We returned to WAIS Divide in December 2016-2017 to relog the borehole, so that we could analyze changes in borehole shape (both inclination and cross-sectional shape) caused by flow in the ice sheet. The project team included Dartmouth undergraduate Elena Bird ’18, graduate student Emilie Sinkler (UAF), and undergraduate Annie Sainvil (Smith).
Bird managed the outreach for the group, including our blog. We Skyped from Ob Hill in McMurdo with an AP Physics class at Monona Grove High School in Madison Wisconsin (teacher: Juan Botella) on 12/6/17.

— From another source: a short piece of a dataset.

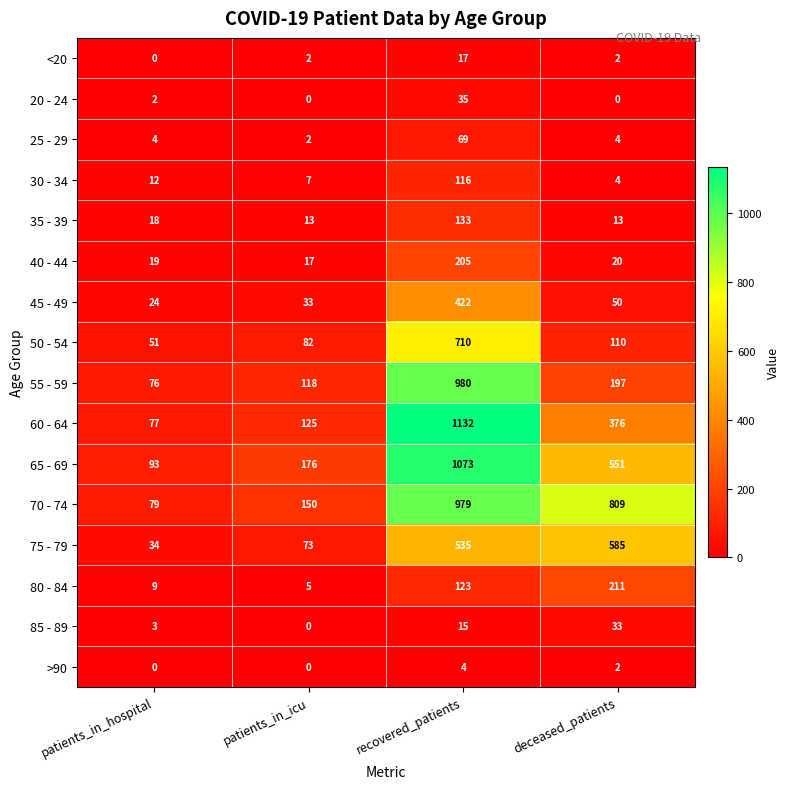

What is the difference between the 80 - 84 values at patients_in_icu and deceased_patients?

206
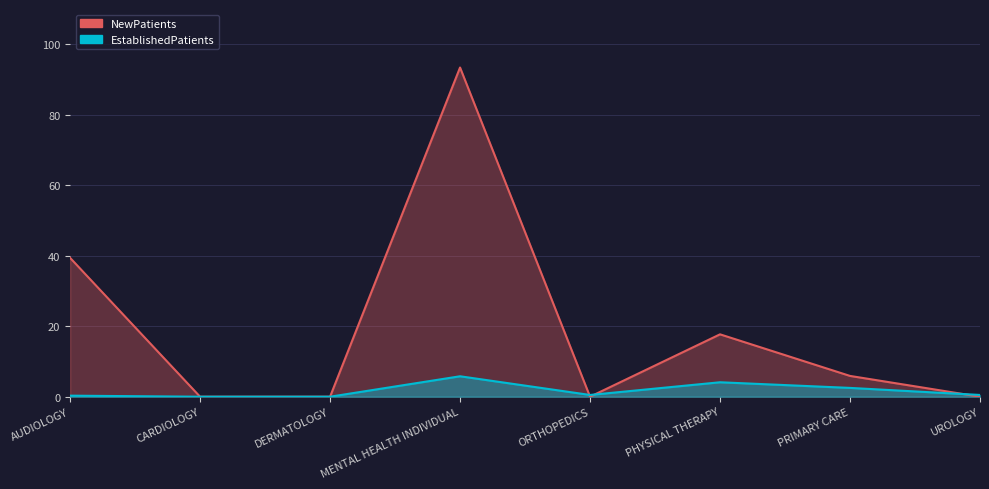

Rank the series by their average value, from highest to lowest.

NewPatients, EstablishedPatients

At Dartmouth, we use electron backscatter diffraction (EBSD) to measure the orientation of ice crystals with respect to a reference coordinate system, in this case the borehole at WAIS. EBSD is done using a scanning electron microscope (SEM) and requires more time than optical methods for measuring orientation, but produces more complete orientation information, with both c-axis and a-axis directions, which are necessary to distinguish between certain types of recrystallization.
This research was supported by US National Science Foundation (NSF) grant NSF-1142035. The views and conclusions contained herein are those of the authors and should not be interpreted as representing official policies, either expressed or implied, of the NSF or the United States Government.